The dissociation behaviour and valence-electronic structure of water adsorbed on clean and oxygen-covered Ru{0001}, Rh{111}, Pd{111}, Ir{111} and Pt{111} surfaces has been studied by high-resolution X-ray photoelectron spectroscopy with the aim of identifying similarities and trends within the Pt-group metals. On average, we find higher reactivity for the 4d metals (Ru, Rh, Pd) as compared to 5d (Ir, Pt), which is correlated with characteristic shifts in the 1b(1) and 3a(1) molecular orbitals of water. Small amounts of oxygen (<0.2 ML) induce dissociation of water on all five surfaces, for higher coverages (>0.25 ML) only intact water is observed. Under UHV conditions these higher coverages can only be reached on the 4d metals, the 5d metals are, therefore, not passivated.

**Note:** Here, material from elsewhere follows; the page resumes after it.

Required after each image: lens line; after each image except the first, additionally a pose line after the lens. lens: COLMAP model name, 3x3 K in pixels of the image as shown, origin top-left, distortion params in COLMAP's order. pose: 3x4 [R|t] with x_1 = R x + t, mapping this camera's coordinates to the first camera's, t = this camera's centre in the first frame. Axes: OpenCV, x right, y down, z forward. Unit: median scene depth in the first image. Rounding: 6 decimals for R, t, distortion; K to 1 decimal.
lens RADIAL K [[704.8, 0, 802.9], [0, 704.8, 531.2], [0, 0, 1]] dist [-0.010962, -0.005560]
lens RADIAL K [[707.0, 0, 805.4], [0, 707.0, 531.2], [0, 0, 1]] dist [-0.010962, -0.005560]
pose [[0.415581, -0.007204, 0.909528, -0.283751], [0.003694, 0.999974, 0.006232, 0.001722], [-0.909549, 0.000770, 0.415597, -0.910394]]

Water adsorption on O-covered Ru{0001}: coverage-dependent change from dissociation to molecular adsorption

When water is coadsorbed with oxygen at coverages above 0.25ML an intact water species is observed in high resolution X-ray photoelectron spectroscopy up to 220 K, which is significantly more stable than intact water on the clean surface. The presence of this species causes a shift in the O 1s binding energy of the pre-adsorbed oxygen, which indicates the formation of hydrogen bonds between the two adsorbates. Low coverages of oxygen induce partial dissociation and recombinative desorption in the same temperature range, which illustrates that desorption temperatures alone cannot be used to determine whether water is molecularly intact or not.

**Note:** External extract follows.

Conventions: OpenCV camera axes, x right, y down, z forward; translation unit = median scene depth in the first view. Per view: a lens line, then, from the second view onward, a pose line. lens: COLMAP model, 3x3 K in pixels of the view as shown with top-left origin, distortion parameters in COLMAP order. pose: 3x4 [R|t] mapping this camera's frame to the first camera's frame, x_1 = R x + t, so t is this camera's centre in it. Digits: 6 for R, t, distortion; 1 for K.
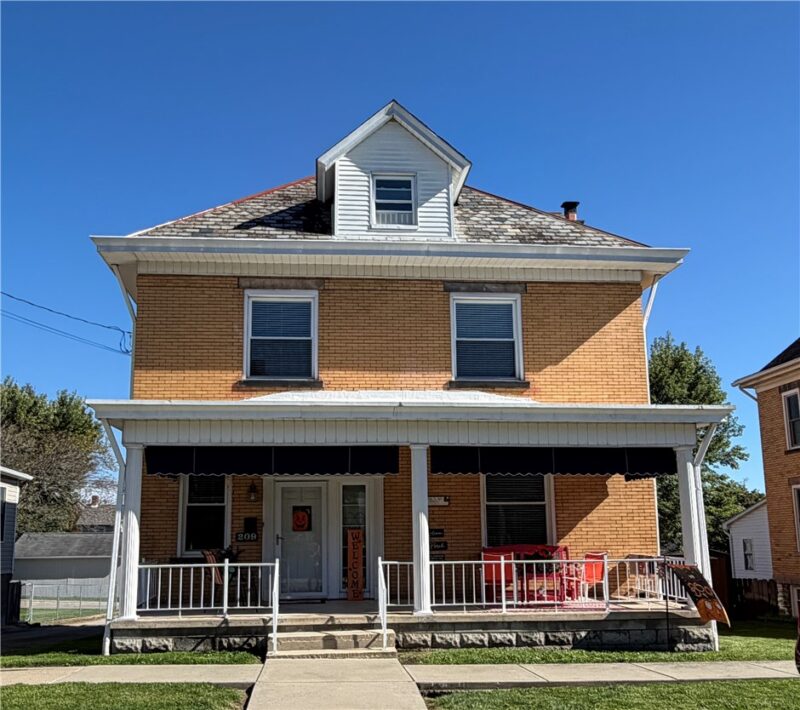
lens RADIAL K [[901.6, 0, 400.0], [0, 901.6, 355.0], [0, 0, 1]] dist [-0.005875, 0.004107]
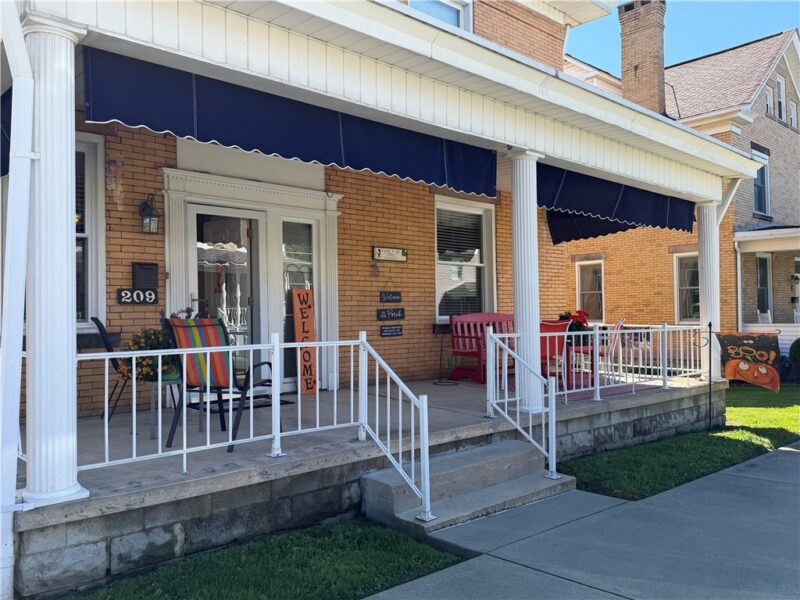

Low-temperature partial dissociation of water on Cu(110)

The low-temperature reactivity of water (D2O) adsorbed on clean and oxygen pre-covered Cu(1 1 0) was studied using high resolution X-ray photoelectron spectroscopy (HRXPS) and low energy electron diffraction (LEED). On the clean surface partial dissociation to hydroxyl was observed already at 95 K. Upon annealing to 220 K hydrogen bonded water-hydroxyl chains are formed. Upon further annealing water desorbs leaving behind a layer of hydroxyl, most of which desorbs recombinatively eventually. With pre-adsorbed oxygen water reacts to hydroxyl lifting the added-row reconstruction even below 225 K. Upon annealing this adsorbate layer passes through essentially the same stages as without pre-adsorbed oxygen.